4. Final Research/Response Paper – 35% 1500-2000 words max.

must treat at least two works, either two from the course, or one from the
course in dialogue with another from your own past reading. The works you
choose for your research paper should ideally not be the same genre or medium
as the work (s) you chose for your practical criticism. So if you wrote on a
graphic novel for your practical criticism, you should choose from different
kinds of text for your research paper (ie. autobiographies, novels, film, poetry
etc.). This paper may incorporate secondary criticism in the form of a traditional
research paper with a bibliography but it doesn’t have to. It may also take the
form of a personal response to the texts which expands upon the practical
criticism skills honed in the previous paper. This is a course about paying close
attention to how imaginative works craft themselves as works of fiction and you
are encouraged to stay close to the texts in your analysis. It will be a
comparative essay and the essay prompts will be provided. You must not repeat
work from either your tutorial presentation or your practical criticism in your
final paper.

A note on Plagiarism: Plagiarism, or academic dishonesty of any kind, is a serious offense.

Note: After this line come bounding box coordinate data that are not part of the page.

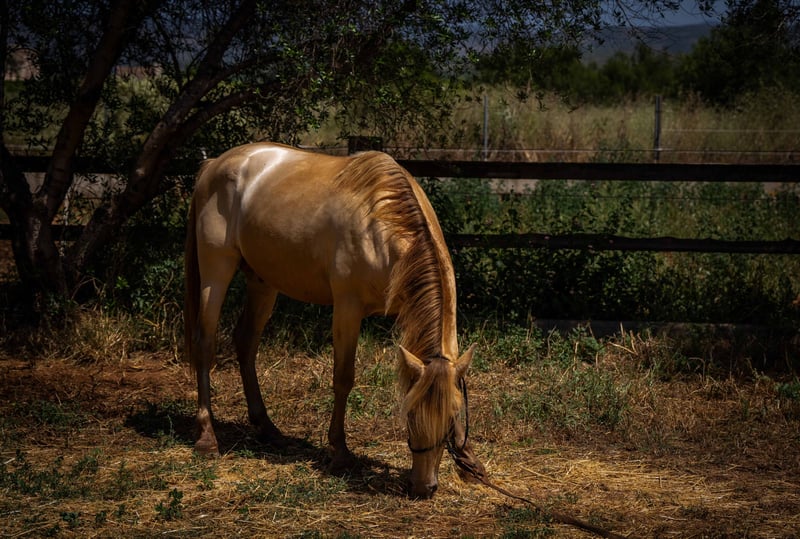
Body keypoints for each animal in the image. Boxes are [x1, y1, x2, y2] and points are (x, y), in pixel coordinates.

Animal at [184, 142, 479, 498]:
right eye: (409, 414)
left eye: (450, 418)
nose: (424, 487)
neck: (383, 226)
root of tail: (215, 164)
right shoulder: (347, 308)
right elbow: (343, 378)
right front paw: (339, 451)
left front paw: (468, 461)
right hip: (216, 270)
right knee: (205, 344)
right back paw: (207, 436)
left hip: (262, 282)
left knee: (245, 342)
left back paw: (267, 428)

To my mind, it is the worst offense you can commit in an academic context: it is disrespectful
not only to your source, but your own intellectual integrity. Forms of plagiarism include
submitting papers, or portions of papers, written by other people as your own, as well as
presenting someone else’s ideas as your own without acknowledging the source. You are
responsible for understanding what constitutes academic dishonesty and avoiding it. When in
doubt, or if you have questions, don’t hesitate to talk to me. Your written assignments must
be submitted via Turnitin on Moodle and this has an in-built plagiarism checker. We have
had students fail a module because they have plagiarized large chunks of material from the
internet. Please spare yourself the hassle and embarrassment, and just don’t do it. I would
also discourage the use of AI tools to write your papers in order to avoid bland generalised
essays. We can always tell when work is your own.